テニスの4大大会・全仏オープン2日目(23日、フランス・パリ)、女子シングルス1回戦で世界ランキング38位の大坂なおみ(24)は同28位アマンダ・アニシモバ(20=米国)に5―7、4―6のストレート負け。無念の初戦敗退となった。

 アニシモバは1月の全豪オープン3回戦で敗れ、連覇を阻まれた因縁の相手。サーフェスは苦手とされるクレー(赤土)コートだ。前哨戦のイタリア国際(ローマ)は左アキレス腱痛で棄権しており、試合前から体調面の不安も募っていたが、この日はファーストサーブが決まらず苦しい展開。

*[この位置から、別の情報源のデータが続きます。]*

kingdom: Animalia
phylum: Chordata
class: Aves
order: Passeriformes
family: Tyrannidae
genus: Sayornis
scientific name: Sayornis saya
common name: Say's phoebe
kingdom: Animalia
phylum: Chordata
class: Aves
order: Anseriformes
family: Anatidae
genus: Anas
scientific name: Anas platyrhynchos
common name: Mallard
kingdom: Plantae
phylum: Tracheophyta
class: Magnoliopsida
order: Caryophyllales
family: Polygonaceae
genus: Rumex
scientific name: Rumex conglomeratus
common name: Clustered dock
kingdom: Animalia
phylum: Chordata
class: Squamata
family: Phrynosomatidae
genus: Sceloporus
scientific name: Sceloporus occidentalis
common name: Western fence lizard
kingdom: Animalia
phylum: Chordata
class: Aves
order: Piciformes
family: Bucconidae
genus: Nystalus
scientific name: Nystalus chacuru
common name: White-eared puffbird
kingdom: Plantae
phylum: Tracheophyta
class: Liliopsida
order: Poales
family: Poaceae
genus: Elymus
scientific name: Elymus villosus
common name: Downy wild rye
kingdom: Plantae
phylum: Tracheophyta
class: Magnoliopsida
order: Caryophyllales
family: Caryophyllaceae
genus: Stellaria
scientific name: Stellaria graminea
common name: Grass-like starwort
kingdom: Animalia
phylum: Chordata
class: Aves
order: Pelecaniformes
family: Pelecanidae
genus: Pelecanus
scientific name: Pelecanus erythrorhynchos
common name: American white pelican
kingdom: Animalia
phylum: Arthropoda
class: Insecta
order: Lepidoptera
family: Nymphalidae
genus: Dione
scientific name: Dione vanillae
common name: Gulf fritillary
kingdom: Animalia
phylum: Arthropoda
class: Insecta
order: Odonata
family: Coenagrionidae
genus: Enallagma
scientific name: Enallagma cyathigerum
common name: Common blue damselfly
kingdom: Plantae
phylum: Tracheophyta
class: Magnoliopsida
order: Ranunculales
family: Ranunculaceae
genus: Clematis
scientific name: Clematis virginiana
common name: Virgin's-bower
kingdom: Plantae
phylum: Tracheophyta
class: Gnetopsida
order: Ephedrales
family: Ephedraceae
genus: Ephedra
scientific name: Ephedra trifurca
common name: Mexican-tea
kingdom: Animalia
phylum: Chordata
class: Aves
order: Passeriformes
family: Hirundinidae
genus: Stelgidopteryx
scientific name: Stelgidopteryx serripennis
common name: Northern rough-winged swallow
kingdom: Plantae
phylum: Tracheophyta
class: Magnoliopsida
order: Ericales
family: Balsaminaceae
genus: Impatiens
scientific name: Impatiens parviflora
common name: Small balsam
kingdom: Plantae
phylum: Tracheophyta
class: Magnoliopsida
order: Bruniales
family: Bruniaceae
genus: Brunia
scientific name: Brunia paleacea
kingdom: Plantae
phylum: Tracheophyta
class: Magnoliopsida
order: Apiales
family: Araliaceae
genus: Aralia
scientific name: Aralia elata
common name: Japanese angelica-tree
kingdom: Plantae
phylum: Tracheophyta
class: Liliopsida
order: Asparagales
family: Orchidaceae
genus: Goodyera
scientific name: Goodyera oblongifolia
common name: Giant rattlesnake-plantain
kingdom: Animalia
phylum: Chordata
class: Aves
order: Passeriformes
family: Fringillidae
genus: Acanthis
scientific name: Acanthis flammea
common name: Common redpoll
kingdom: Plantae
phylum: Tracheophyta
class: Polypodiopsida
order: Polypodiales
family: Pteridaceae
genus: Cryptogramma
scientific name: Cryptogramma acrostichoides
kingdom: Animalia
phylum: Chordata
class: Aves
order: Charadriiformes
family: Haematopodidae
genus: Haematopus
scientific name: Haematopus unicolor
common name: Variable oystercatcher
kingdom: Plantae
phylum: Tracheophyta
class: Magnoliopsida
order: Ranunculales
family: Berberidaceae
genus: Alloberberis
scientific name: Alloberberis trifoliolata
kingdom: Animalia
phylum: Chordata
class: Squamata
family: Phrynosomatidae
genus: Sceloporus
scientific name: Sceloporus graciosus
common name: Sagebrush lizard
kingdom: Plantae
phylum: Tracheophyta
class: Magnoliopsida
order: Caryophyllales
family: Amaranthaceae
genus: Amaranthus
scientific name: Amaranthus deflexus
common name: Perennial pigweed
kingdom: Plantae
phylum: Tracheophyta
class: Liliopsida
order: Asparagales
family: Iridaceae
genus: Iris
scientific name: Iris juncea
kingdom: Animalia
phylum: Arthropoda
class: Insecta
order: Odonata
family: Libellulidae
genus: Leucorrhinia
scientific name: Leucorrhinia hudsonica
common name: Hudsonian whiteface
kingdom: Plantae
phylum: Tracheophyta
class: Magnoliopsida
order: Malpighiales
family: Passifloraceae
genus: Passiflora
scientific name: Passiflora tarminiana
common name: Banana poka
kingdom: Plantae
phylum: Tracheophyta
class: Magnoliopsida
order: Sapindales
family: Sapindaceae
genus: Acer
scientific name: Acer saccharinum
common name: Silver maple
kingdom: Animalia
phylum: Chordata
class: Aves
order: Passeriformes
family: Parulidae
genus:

テーピングをぐるぐる巻きした左足首を気にするしぐさも目立った。

 昨年大会では「うつ」告白で途中棄権した全仏でリベンジならず。長年にわたり大坂をみてきたDAZNテニス中継の解説者・佐藤武文氏は、この日の大坂のプレーについて「サーブを打った後、得意のフォアの体勢に入れていなかった。苦手なクレーでもそれができないと、世界ナンバーワンにはならないと思います」と指摘する。

 さらに世界ランク1位復帰へ向けての課題を提示する。「アニシモバには前回(1月の全豪)、得意のハードコートで負けています。大坂選手が世界ナンバーワンになる立場であることを前提で言うと、クレーだから仕方ないとは思ってほしくない。このままでは厳しい。クレーだろうと、ハードだろうと、グラウンドストローク(ベースラインでのプレー)では勝たないといけない。今日の敗戦を受け止め、今後はストロークの再構築が必要だと思います」

 もちろん、今回の初戦敗退を糧にしなければならない。佐藤氏は「ツアーはまだ続きます。ここで負けているようでは世界ナンバーワンにはなれません。大切なのは、大坂選手の旅はまだ続くということ。目の前の勝ち、負けだけで人生は語れません。今日は負けではなく、学びです。この敗戦で明らかになりましたが、やはり大坂選手はストロークで優位に立たないといけないということです」と語った。